Traces d’Henry VI d’après Shakespeare, mise en scène d’Agnès Bourgeois.

 

Traces d’Henry VI  dscf5852C’est « un travail å la table » auquel se livrent les élèves de première année de l’EDT91 (École départementale de théâtre): les voici donc attablés, tous identiquement vêtus, décortiquant en 90 minutes, cette trilogie fleuve qui  ne compte pas moins d’une centaine de personnages mais ils sont une douzaine à incarner les protagonistes de cette guerre de succession, qui se terminera, une pièce plus tard, par la prise de pouvoir d’un Gloucester, Richard lll…
En attendant, le couvert est mis pour le repas funèbre: les pairs d’Angleterre,  réconciliés pour l’occasion, pleurent la mort d‘Henri V. Trêve de courte durée. Ils auront tôt fait de reprendre les querelles qui opposent les clans irréconciliables de York et de Lancaster : roses rouges contre roses blanches. Ainsi débute le règne chancelant du jeune Henri Vl, encore sous la tutelle d’un Lord Protecteur, corrompu et contesté. Un mariage malheureux avec Marguerite d’Anjou, le fille du roi René, n’affermira pas son autorité:  le nouveau règne est constamment menacé par les luttes intestines.

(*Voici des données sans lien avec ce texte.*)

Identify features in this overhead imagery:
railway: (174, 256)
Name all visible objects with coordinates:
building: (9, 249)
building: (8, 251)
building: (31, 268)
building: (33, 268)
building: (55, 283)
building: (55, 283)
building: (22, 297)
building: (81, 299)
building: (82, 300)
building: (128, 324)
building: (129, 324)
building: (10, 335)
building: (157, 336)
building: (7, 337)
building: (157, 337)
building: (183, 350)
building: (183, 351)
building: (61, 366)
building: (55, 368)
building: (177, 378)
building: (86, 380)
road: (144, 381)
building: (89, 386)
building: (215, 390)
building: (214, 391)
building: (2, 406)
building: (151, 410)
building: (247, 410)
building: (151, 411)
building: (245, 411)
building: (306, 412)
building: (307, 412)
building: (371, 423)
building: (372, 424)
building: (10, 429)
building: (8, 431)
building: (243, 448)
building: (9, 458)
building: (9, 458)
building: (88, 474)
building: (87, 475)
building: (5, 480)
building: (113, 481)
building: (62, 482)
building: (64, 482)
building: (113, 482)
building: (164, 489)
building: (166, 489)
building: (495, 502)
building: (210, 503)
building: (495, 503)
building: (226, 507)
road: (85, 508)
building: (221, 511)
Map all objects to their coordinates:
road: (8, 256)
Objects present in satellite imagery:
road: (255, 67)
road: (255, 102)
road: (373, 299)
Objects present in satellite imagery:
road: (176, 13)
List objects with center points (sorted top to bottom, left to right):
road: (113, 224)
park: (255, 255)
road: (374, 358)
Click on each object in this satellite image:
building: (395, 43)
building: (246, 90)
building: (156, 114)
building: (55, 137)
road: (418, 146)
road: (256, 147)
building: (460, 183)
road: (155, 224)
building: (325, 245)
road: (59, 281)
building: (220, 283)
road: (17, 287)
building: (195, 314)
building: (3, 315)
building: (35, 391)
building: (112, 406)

Agnès Bourgeois a pris le parti radical de choisir l’intrigue politique plutôt que la fresque historique et de resserrer l’action sur un lieu unique, la table qui sera, tour à tour, scène de banquet, débarcadère, promontoire, jardin ou champ de bataille. Elle constitue l’espace symbolique « plein de bruit et de fureur » où se dévoilent les appétits féroces de chacun.
Pour traduire les soubresauts qui agitent le royaume,  s’instaure autour de cet espace circonscrit une ronde sans fin. Les apprentis-comédiens tournent jusqu’à ce qu’obéissant aux  coups de cymbale de la metteuse en scène  en fond de scène, ils s’immobilisent à une place. En s’asseyant sur l’une des chaises portant les noms des grands du royaume (Gloucester, Suffolk, York,  Somerset…, etc.) ou des deux seules femmes ici présentes (Marguerite et Eleonore), ils vont endosser le rôle assigné par le siège qu’ils occupent temporairement.

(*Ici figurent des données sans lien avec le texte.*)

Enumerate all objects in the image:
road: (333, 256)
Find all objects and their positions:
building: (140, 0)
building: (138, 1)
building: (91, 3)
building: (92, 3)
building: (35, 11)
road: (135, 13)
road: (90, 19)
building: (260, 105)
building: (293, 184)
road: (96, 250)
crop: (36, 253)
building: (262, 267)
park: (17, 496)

Pris dans  ce mouvement perpétuel, ils jouent ainsi une partition différente d’une représentation à l’autre. ce qui demande une certaine virtuosité. La pièce se trouve donc  réduite à une succession de figures, à un jeu de rôles où les personnages se fondent les uns dans les autres jusqu’au brouillage des repères…
Ce qui exige du public un effort constant de compréhension. L’exercice est formateur,
tant du point de vue de la dramaturgie que de l’interprétation, pour les comédiens en herbe. lancés sur les traces d’Henri VI . Mais ce jeu de chaises musicales exige  de chacun qu’il maîtrise la totalité du texte et réagisse promptement à toute situation.
C’est  un terrain de jeu et un beau laboratoire de travail offerts aux élèves mais cela constitue une  limite. Il  faut quand même saluer l’originalité de cet Henri Vl et la pertinence de la mise en scène…
Et, même si le acteurs ont parfois du mal à tenir le pari jusqu’au bout, on ne peut contester l’aspect ludique du spectacle. Les spectateurs s’amusent comme les élèves-comédiens à reconstituer la pièce livrée en fragments.